Floyd Hamilton (with Alan Tichenor, Robert Srong, Edwin Rian, and Gordon Clark) wrote The Answer, a defense of Clark in response to The Complaint. It said “without specifically amending our standards any attempt to exalt one method [of apologetics] as alone orthodox and to repudiate all appeal to the a-priori truths of reason is intolerable.” Note carefully his appeal to Hodge and compare with Fesko above.

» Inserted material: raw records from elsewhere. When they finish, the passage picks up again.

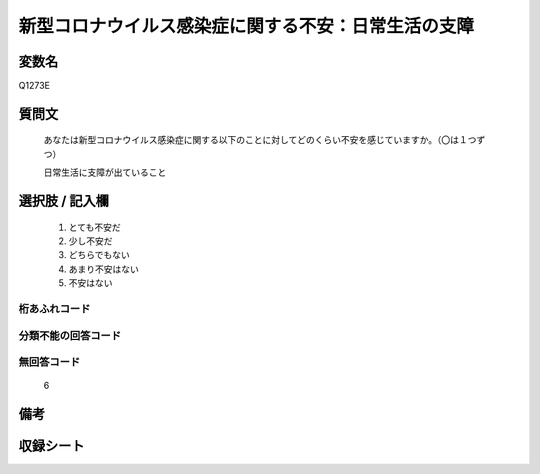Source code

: .. title:: Q1273E
.. rst-class:: item

====================================================================================================
新型コロナウイルス感染症に関する不安：日常生活の支障
====================================================================================================

.. rst-class:: varname

変数名
==================

Q1273E

.. rst-class:: question

質問文
==================


   あなたは新型コロナウイルス感染症に関する以下のことに対してどのくらい不安を感じていますか。（〇は１つずつ）


   日常生活に支障が出ていること





.. rst-class:: answer

選択肢 / 記入欄
======================

  1. とても不安だ
  2. 少し不安だ
  3. どちらでもない
  4. あまり不安はない
  5. 不安はない
   
  



.. rst-class:: overflow

桁あふれコード
-------------------------------
  


.. rst-class:: not_classified

分類不能の回答コード
-------------------------------------
  


.. rst-class:: not_available

無回答コード
-------------------------------------
  6


.. rst-class:: bikou

備考
==================
 



.. rst-class:: include_sheet

収録シート
=======================================
.. hlist::
   :columns: 3
   
   
   * p28_5
   
   


.. index:: Q1273E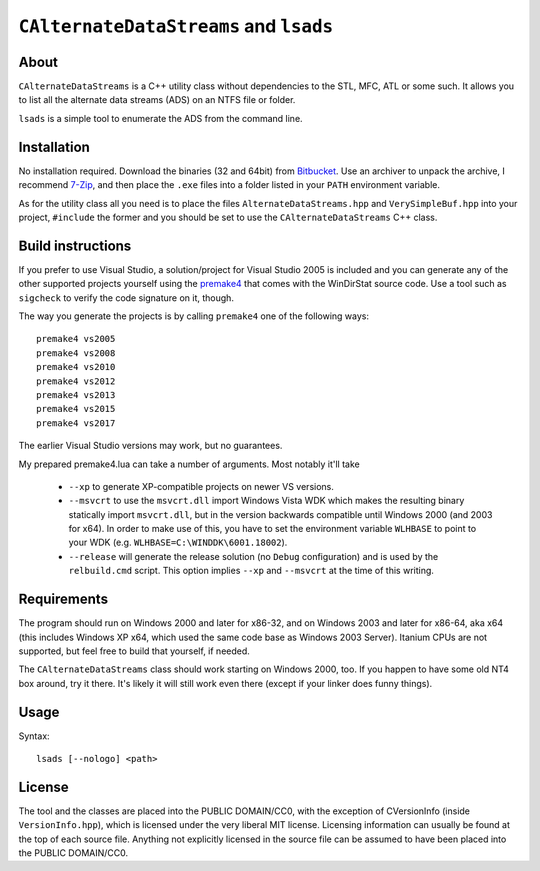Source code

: ﻿=========================================
 ``CAlternateDataStreams`` and ``lsads``
=========================================

About
-----
``CAlternateDataStreams`` is a C++ utility class without dependencies to the STL,
MFC, ATL or some such. It allows you to list all the alternate data streams (ADS)
on an NTFS file or folder.

``lsads`` is a simple tool to enumerate the ADS from the command line.

Installation
------------
No installation required. Download the binaries (32 and 64bit) from `Bitbucket`_.
Use an archiver to unpack the archive, I recommend `7-Zip`_, and then place the
``.exe`` files into a folder listed in your ``PATH`` environment variable.

As for the utility class all you need is to place the files
``AlternateDataStreams.hpp`` and ``VerySimpleBuf.hpp`` into your project,
``#include`` the former and you should be set to use the ``CAlternateDataStreams``
C++ class.

Build instructions
------------------
If you prefer to use Visual Studio, a solution/project for Visual Studio 2005 is
included and you can generate any of the other supported projects yourself using
the `premake4`_ that comes with the WinDirStat source code. Use a tool such as
``sigcheck`` to verify the code signature on it, though.

The way you generate the projects is by calling ``premake4`` one of the
following ways::

    premake4 vs2005
    premake4 vs2008
    premake4 vs2010
    premake4 vs2012
    premake4 vs2013
    premake4 vs2015
    premake4 vs2017

The earlier Visual Studio versions may work, but no guarantees.

My prepared premake4.lua can take a number of arguments. Most notably it'll take

  * ``--xp`` to generate XP-compatible projects on newer VS versions.
  * ``--msvcrt`` to use the ``msvcrt.dll`` import Windows Vista WDK which makes
    the resulting binary statically import ``msvcrt.dll``, but in the version
    backwards compatible until Windows 2000 (and 2003 for x64).
    In order to make use of this, you have to set the environment variable
    ``WLHBASE`` to point to your WDK (e.g. ``WLHBASE=C:\WINDDK\6001.18002``).
  * ``--release`` will generate the release solution (no ``Debug`` configuration)
    and is used by the ``relbuild.cmd`` script. This option implies ``--xp`` and
    ``--msvcrt`` at the time of this writing.

Requirements
------------
The program should run on Windows 2000 and later for x86-32, and on Windows 2003
and later for x86-64, aka x64 (this includes Windows XP x64, which used the same
code base as Windows 2003 Server). Itanium CPUs are not supported, but feel free
to build that yourself, if needed.

The ``CAlternateDataStreams`` class should work starting on Windows 2000, too.
If you happen to have some old NT4 box around, try it there. It's likely it will
still work even there (except if your linker does funny things).

Usage
-----

Syntax::

    lsads [--nologo] <path>

License
-------
The tool and the classes are placed into the PUBLIC DOMAIN/CC0, with the
exception of CVersionInfo (inside ``VersionInfo.hpp``), which is licensed under
the very liberal MIT license. Licensing information can usually be found at the
top of each source file. Anything not explicitly licensed in the source file can
be assumed to have been placed into the PUBLIC DOMAIN/CC0.

.. _premake4: https://bitbucket.org/windirstat/premake-stable/downloads/
.. _Bitbucket: https://bitbucket.org/assarbad/lsads/downloads/
.. _7-Zip: http://7-zip.org/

A.A. Hodge, also, in his Outlines of Theology appeals to reason. On page 19, 8, 2d, he refers to “the light of nature.” Just below he speaks of “the demonstration of the a-priori possibility of a supernatural revelation.” On page 37 he answers Hume by an appeal to “a universal and necessary judgment of reason.” On page 45 he says, “It is certain that the intuitions of necessary truth are the same in all men. They are not generalizations from experience, but presupposed in all experience.” See in particular his defense of natural theology on page 53, 1, 1st, page 54, 2, 2d; also page 61, 10. On page 62, 14, 1st, he also says, “Reason is the primary revelation God has made to man, necessarily presupposed in every subsequent revelation of whatever kind . . . Hence no subsequent revelation can contradict reason acting legitimately within its own sphere . . . To believe is to assent to a thing as true, but to see that it contradicts reason, is to see that it is not (italics his) true.” Again on page 63, 15, 1st, “The first principles of a true philosophy are presupposed in all theology, natural and revealed. 2d, The Holy Scriptures, although not designed primarily to teach philosophy, yet necessarily presuppose and involve the fundamental principles of a true philosophy.”
The result of the controversy was that Dr. Clark was exonerated from the charges of The Complaint. The OPC General Assembly voted 2:1 in favor of Clark. However, he could tell he was quite unwelcome at WTS (where he was planning to teach) so he left the OPC. As a result Van Til’s thought continued to dominate. For more than a generation, reformed Christians have believed that seeking to resolve contradiction in a system of theology is rationalism. Only a few years ago a PCA seminary professor was nearly denied the transfer of his credentials to pastor an OPC church because he disagreed with Van TIl’s epistemology. The tide is shifting as people are finally seeing the problem with Van Til that Clark pointed out for 50 years. Perhaps reformed Christians will now be willing to seriously consider Gordon Clark’s substantial contribution to reformed philosophy (see Doug Douma’s recent biography The Presbyterian Philosopher), seeing that he is not quite the boogeyman he has been made out to be.